== DATASET RECORDS
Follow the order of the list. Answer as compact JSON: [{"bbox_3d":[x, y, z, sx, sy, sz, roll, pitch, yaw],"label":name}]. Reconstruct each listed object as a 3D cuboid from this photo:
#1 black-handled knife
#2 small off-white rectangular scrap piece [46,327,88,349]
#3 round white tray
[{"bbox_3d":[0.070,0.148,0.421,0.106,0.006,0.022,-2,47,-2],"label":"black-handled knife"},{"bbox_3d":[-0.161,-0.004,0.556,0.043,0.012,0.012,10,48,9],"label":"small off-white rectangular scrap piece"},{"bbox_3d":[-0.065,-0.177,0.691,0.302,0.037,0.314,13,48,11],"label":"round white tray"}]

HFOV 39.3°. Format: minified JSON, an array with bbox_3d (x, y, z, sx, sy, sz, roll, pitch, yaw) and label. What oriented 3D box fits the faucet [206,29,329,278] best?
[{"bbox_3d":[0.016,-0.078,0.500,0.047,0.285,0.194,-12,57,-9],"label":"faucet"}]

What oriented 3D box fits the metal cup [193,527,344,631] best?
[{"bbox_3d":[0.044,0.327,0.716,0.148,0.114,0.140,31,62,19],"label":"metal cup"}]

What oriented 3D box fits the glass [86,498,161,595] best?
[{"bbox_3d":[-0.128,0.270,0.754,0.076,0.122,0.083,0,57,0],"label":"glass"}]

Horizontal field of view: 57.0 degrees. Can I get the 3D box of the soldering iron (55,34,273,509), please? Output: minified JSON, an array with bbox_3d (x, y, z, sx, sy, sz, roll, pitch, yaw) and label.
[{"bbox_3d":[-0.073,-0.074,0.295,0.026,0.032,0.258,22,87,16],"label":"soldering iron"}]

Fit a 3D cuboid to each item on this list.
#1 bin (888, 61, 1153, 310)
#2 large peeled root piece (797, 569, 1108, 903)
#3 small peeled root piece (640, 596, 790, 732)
====
WHAT THE TASK REQUIRES:
Search the data above for the word "cuboid" and report how many lines contain it, with nothing further.

SOLUTION FOR THIS TASK:
2